═════ Extrait ═════

Un été comme un autre

Août 2022 : plusieurs incidents graves, impliquant des rodéos urbains, défraient la chronique. Le ministre de l'Intérieur "se saisit immédiatement de l'affaire" et décide que les rodéos sont une priorité de la police nationale : plusieurs centaines de contrôles par semaine seront diligentés, pour un résultat finalement assez médiocre...Sur Twitter, le ministre-accusé-de-viol-mais-pas-coupable-et-toujours-en-poste pérore : ""En 7 jours, 2914 opérations anti-rodéos menées, 338 interpellés, 157 saisies"

Autant dire rien, vu l'ampleur du phénomène, connu -et subi par beaucoup- depuis des décennies. Et là aussi, les suppressions de moyens de terrain chez les fonctionnaires de police (dont le gouvernement Macron a bien sûr pris sa large part), ont peut-être à voir avec ce phénomène qu'il est aujourd'hui pratiquement impossible de contenir, de l'aveu même des policiers ? 

Vite, vite, surtout ne réflechissons pas trop : passons plutôt à autre chose.

Jeudi 18 Août : Météo France se plante en Corse. En annonçant une simple "alerte jaune", alors qu'un orage supercellulaire dévastateur (qui en eût nécessité une alerte rouge écarlate, voire noire) balaie l'île de Beauté, faisant 6 morts au passage, l'organisme chargé des prévisions de la météo hexagonale déclenche à nouveau le réflexe-Twitter de notre violeur ministre de l'Intérieur : Darmanin estime que "ce n'est pas normal" et annonce "une enquête administrative sur le déclenchement de l'alerte". Gageons que, comme d'habitude, le résultats de cette enquête seront communiqués au grand public et que le gouvernement en tirera les conclusions... ou pas...sachant qu'un rapport sénatorial, à l'unisson des syndicats de salariés, alertait il y a déjà plusieurs années le gouvernement que "Météo France pourrait avoir du mal à prévoir des événements extrêmes à l'avenir, faute de moyens." Il faut dire que le gouvernement Macron I avait supprimé plusieurs centaines de postes de prévisionnistes dès 2018, et ce dans l'indifférence générale, comme d'habitude.

═════ Extrait des données ═════

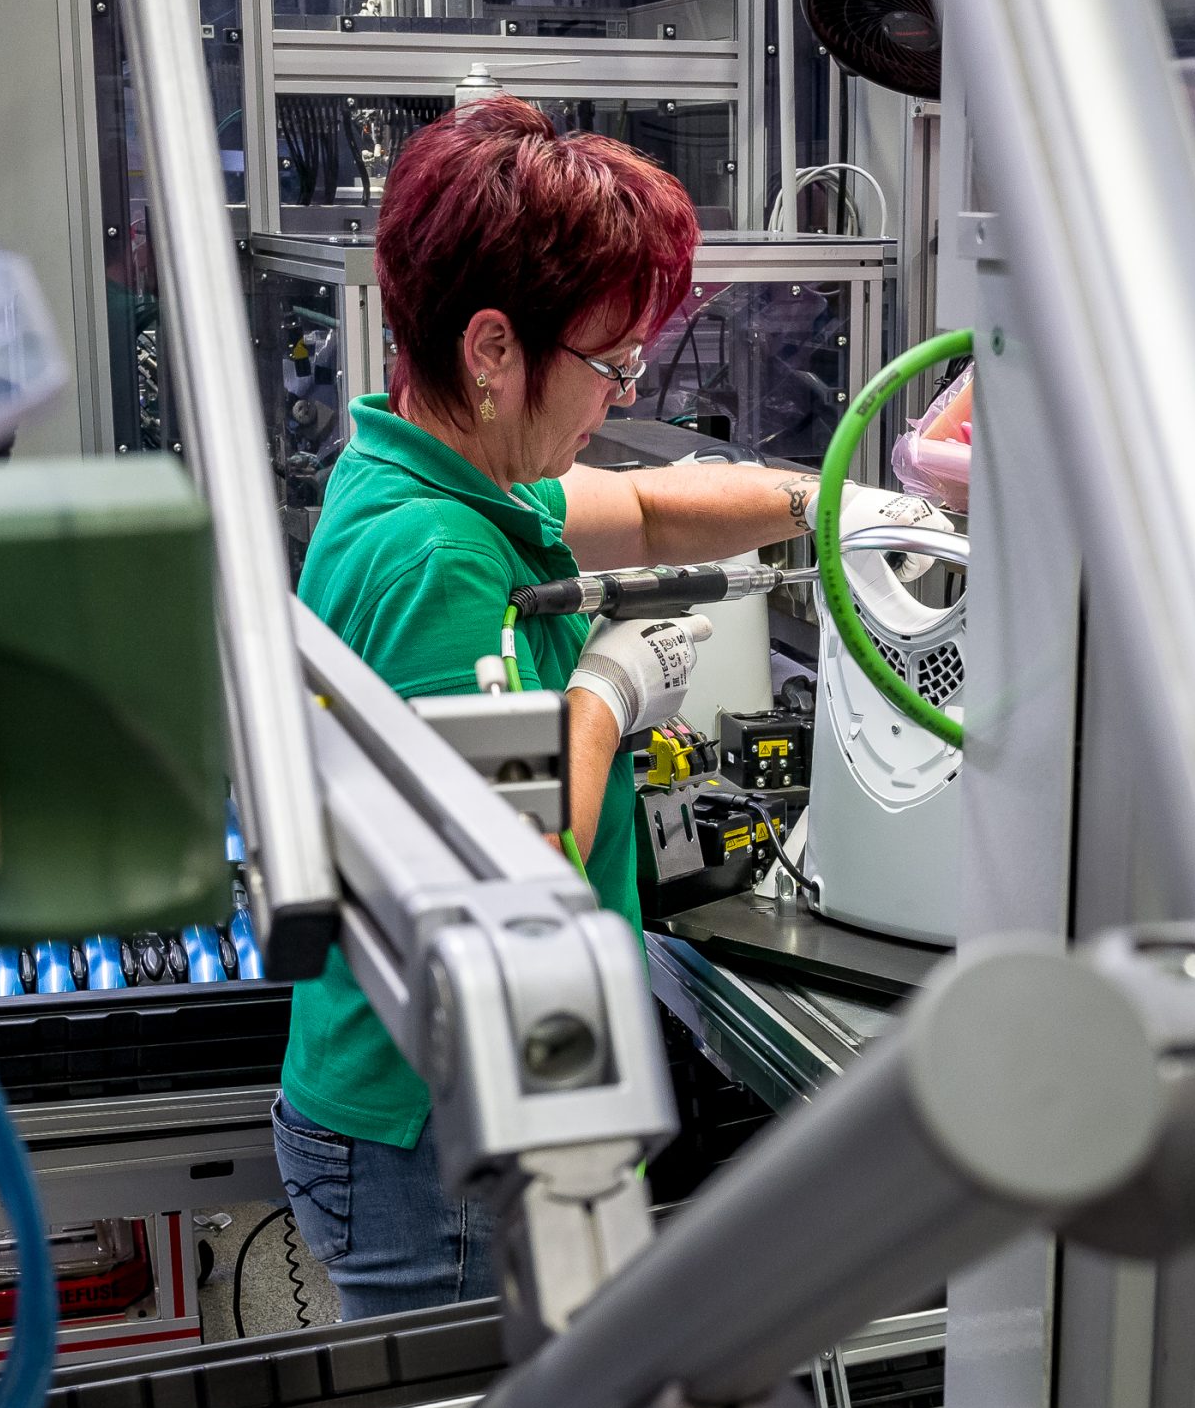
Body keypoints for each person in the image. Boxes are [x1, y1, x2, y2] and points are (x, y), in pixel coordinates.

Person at [273, 93, 925, 1322]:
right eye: (609, 362)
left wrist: (836, 507)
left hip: (443, 1100)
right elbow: (512, 865)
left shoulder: (427, 464)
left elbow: (654, 506)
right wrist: (613, 689)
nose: (619, 397)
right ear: (491, 349)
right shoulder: (439, 557)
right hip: (439, 1135)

═════

**Consigne**:
Pour chaque affirmation, dites si elle concorde avec l'extrait (oui ou non) et citez mot pour mot le passage de l'extrait qui permet de trancher.
1. Le 18 août, Météo France a émis une alerte rouge pour la Corse.
2. L'orage qui a touché la Corse a fait six morts.
3. Le gouvernement Macron I a supprimé plusieurs centaines de postes de prévisionnistes dès 2018.

**Corrigé**:
1. Non : « En annonçant une simple "alerte jaune" »
2. Oui : « faisant 6 morts au passage »
3. Oui : « le gouvernement Macron I avait supprimé plusieurs centaines de postes de prévisionnistes dès 2018 »